Relaksasi DNI Belum Efektif
Antarinstansi Tidak Kompak
JAKARTA – Salah satu upaya untuk meningkatkan porsi investasi asing dan swasta di Indonesia adalah merevisi daftar negatif investasi (DNI). Pada kuartal pertama 2016, pemerintah telah mengubah DNI untuk tahap pertama. Rencananya, pelonggaran tahap kedua diumumkan tahun lalu. Namun, hingga kini belum ada kejelasan kapan perubahan DNI terbaru itu dirilis.
Kepala Badan Koordinasi Penanaman Modal (BKPM) Thomas Lembong mengindikasikan bahwa revisi kedua DNI tersebut membutuhkan pembahasan lebih lama. Alasannya, revisi DNI yang ada saat ini tidak mampu mendongkrak investasi sesuai dengan yang diharapkan. Tom –sapaannya– menuturkan, salah satu hambatan dari implementasi revisi DNI itu adalah ketidakkompakan kementerian dan lembaga dengan sektor terkait. ”Revisi DNI itu hanya langkah nol, bukan nomor satu. Karena itu sekadar larangan dan belum membuka pintu. Jadi, kita cabut larangannya, baru yang kedua buka pintu,” paparnya saat ditemui di kantornya kemarin (8/2).
Menurut mantan Mendag itu, yang menjadi persoalan, setelah larangan dicabut, ternyata pintu tidak dibuka oleh kementerian dan lembaga terkait. Dia mengungkapkan, banyak sektor usaha yang larangannya sudah dicabut, tapi pintunya justru ditutup lem- baga pemerintah sendiri dalam implementasi di lapangan. Dengan kata lain, aturan antara BKPM dan kementerian teknis tidak sinkron.
Karena itu, Tom menekankan, membuka larangan investasi atau merelaksasi DNI tidak lantas mampu menaikkan investasi. Hal tersebut juga bergantung implementasi di lapangan. Dia mengakui, realisasi implementasi revisi DNI selama ini memang sangat minim. Namun, ada beberapa sektor yang terbukti berhasil menaikkan investasi berkat revisi DNI. Salah satunya sektor industri perfilman.
Ekonom Indef Eko Listianto menuturkan, BKPM sebaiknya tidak lantas menyalahkan kementerian atau lembaga teknis. Dia mengatakan, BKPM harus mampu mengoordinasikan aturan teknis terkait sektor usaha yang larangannya dicabut dengan instansi terkait. ”Ya, memang kalau mau diputuskan akan mau dibuka sekian persen (revisi DNI, Red), itu seharusnya koordinasi,” ujarnya kepada Jawa Pos kemarin.

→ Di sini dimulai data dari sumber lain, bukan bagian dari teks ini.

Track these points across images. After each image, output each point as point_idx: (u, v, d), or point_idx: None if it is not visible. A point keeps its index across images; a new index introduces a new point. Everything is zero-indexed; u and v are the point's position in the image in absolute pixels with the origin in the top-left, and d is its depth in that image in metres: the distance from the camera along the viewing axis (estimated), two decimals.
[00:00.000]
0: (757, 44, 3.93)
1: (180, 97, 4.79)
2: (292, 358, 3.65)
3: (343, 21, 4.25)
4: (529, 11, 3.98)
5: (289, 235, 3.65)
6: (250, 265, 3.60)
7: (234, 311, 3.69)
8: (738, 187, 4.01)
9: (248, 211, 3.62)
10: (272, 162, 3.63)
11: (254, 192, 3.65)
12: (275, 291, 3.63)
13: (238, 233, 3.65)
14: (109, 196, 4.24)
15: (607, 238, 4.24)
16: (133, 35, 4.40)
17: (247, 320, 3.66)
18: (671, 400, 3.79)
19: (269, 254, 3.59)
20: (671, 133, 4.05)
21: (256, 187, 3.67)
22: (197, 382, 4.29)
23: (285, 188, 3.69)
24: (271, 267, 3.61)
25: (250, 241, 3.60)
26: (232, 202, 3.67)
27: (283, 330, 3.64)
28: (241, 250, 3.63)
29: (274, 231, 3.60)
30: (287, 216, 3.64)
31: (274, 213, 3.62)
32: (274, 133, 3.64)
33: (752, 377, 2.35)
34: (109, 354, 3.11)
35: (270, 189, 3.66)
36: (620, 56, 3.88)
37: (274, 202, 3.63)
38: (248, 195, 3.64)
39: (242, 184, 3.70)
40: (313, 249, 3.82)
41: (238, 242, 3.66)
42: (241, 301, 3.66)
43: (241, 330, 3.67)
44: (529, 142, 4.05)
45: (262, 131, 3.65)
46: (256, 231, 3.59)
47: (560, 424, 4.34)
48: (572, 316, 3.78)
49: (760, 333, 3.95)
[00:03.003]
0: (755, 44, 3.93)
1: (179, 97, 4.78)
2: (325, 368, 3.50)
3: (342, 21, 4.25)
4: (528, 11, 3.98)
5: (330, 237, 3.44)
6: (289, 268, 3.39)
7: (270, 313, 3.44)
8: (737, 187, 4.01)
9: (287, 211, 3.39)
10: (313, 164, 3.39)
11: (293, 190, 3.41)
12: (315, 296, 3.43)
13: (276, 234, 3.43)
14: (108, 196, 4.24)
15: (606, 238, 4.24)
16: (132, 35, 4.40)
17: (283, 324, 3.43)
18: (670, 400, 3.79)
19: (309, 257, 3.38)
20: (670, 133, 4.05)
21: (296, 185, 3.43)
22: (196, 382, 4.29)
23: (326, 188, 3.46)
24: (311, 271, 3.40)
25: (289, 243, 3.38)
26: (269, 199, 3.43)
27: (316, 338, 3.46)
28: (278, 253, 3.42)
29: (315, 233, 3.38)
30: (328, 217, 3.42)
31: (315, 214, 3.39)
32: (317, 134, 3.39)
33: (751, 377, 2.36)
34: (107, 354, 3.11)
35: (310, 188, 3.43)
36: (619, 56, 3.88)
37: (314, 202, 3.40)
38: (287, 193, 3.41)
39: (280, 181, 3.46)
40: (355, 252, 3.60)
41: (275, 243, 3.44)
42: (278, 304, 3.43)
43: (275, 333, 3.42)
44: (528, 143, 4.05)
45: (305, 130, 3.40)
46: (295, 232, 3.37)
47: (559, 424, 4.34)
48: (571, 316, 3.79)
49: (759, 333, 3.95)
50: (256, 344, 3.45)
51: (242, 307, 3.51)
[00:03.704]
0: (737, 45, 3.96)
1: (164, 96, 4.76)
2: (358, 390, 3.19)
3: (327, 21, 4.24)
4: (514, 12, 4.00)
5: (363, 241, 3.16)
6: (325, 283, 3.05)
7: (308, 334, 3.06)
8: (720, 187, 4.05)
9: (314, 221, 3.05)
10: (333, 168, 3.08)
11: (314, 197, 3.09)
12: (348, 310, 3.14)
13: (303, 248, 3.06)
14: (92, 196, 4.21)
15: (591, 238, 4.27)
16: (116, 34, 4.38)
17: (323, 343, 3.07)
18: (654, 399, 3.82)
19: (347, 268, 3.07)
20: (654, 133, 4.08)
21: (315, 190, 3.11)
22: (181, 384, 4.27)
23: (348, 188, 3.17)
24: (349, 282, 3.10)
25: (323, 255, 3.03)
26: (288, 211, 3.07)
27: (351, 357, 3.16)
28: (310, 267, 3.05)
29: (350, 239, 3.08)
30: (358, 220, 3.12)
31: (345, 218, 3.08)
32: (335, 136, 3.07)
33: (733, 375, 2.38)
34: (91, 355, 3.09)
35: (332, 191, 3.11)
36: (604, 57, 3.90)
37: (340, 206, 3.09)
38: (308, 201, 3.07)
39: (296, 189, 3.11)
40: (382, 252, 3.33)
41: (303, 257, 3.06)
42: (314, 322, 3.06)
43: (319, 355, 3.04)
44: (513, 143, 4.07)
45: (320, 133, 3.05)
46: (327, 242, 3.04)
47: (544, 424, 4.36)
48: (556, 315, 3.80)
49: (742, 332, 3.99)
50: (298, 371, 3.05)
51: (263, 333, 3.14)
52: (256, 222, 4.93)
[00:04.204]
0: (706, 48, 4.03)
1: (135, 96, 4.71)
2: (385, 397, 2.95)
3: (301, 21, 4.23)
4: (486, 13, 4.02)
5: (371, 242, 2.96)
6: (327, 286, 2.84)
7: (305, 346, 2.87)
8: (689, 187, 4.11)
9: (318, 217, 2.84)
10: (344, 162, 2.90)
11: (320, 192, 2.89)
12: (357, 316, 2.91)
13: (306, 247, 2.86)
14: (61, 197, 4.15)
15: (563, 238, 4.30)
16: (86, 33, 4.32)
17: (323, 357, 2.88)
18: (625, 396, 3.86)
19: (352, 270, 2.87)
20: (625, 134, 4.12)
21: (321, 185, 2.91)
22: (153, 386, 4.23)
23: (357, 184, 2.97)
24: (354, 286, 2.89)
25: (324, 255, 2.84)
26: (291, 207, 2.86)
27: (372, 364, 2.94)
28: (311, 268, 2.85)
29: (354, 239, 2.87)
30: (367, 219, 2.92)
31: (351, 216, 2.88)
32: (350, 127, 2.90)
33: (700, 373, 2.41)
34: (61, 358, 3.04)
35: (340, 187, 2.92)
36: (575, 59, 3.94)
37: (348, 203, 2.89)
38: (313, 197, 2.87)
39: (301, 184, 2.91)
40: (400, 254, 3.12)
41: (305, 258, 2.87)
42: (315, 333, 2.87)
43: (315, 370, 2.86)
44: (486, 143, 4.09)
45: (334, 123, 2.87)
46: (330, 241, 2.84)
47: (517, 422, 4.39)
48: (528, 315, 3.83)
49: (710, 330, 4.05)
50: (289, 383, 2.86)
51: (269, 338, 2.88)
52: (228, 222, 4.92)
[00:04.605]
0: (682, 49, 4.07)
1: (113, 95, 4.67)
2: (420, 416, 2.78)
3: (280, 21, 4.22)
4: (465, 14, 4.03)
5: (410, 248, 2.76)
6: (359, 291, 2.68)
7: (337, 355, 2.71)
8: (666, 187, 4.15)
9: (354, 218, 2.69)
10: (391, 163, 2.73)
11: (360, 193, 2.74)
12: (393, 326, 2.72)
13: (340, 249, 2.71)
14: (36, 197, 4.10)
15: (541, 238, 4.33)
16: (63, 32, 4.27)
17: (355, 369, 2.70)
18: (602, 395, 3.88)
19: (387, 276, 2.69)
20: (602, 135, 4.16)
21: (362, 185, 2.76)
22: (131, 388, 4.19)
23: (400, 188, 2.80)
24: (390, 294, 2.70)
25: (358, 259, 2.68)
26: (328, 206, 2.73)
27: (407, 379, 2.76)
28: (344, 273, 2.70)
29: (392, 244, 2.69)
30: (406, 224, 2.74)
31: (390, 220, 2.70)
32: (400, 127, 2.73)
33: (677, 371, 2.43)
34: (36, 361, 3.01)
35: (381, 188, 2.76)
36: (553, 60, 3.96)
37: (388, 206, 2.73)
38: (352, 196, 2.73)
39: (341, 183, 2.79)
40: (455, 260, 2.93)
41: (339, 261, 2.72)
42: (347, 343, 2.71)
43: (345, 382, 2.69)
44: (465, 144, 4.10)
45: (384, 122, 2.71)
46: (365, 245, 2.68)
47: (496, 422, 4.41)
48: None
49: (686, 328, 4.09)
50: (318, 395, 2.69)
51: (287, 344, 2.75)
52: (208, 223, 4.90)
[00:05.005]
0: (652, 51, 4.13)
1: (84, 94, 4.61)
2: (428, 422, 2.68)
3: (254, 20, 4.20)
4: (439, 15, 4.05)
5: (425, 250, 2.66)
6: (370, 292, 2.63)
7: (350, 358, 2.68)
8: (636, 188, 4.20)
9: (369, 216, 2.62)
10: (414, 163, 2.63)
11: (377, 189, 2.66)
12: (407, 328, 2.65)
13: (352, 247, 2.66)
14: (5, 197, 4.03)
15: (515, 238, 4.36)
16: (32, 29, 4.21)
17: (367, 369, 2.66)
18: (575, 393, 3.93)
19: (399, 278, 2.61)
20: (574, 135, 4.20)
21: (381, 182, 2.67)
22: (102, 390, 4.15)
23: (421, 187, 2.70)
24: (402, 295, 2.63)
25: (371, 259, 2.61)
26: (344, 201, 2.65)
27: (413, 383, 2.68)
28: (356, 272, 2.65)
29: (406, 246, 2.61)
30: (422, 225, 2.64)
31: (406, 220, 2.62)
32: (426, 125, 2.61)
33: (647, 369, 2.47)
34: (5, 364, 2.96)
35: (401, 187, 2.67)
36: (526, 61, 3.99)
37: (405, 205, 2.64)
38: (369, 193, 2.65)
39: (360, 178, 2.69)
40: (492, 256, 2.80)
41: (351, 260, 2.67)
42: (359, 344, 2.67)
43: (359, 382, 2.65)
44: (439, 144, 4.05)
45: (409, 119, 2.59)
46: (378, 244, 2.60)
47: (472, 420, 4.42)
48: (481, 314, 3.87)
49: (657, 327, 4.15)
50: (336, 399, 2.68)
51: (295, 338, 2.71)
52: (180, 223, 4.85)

Eko juga menekankan bahwa keputusan pemerintah untuk membuka maupun menutup DNI harus melalui uji publik. ”Jangan sampai karena DNI itu menjadi faktor penghambat investasi, jadi minta dibuka (untuk asing, Red),” katanya. Dia menambahkan, urgensi untuk membuka harus benar-benar mempertimbangkan banyak aspek. ”Seperti kesehatan dan pendidikan. Contohnya pembukaan universitas asing yang kemarin ramai itu. Kadang kala DNI itu dibuka hanya untuk investment attractive,” ujarnya.
Eko juga mengatakan, pemerintah harus mampu melihat apakah memang revisi DNI dibutuhkan investor. Sebab, sepinya peminat sektor dalam revisi DNI mungkin terjadi karena investor lebih butuh perbaikan regulasi dan infrastruktur. ”Jangan-jangan pembukaan DNI terlalu cepat. Sehingga sudah dibuka, tapi tidak banyak yang masuk,” imbuhnya.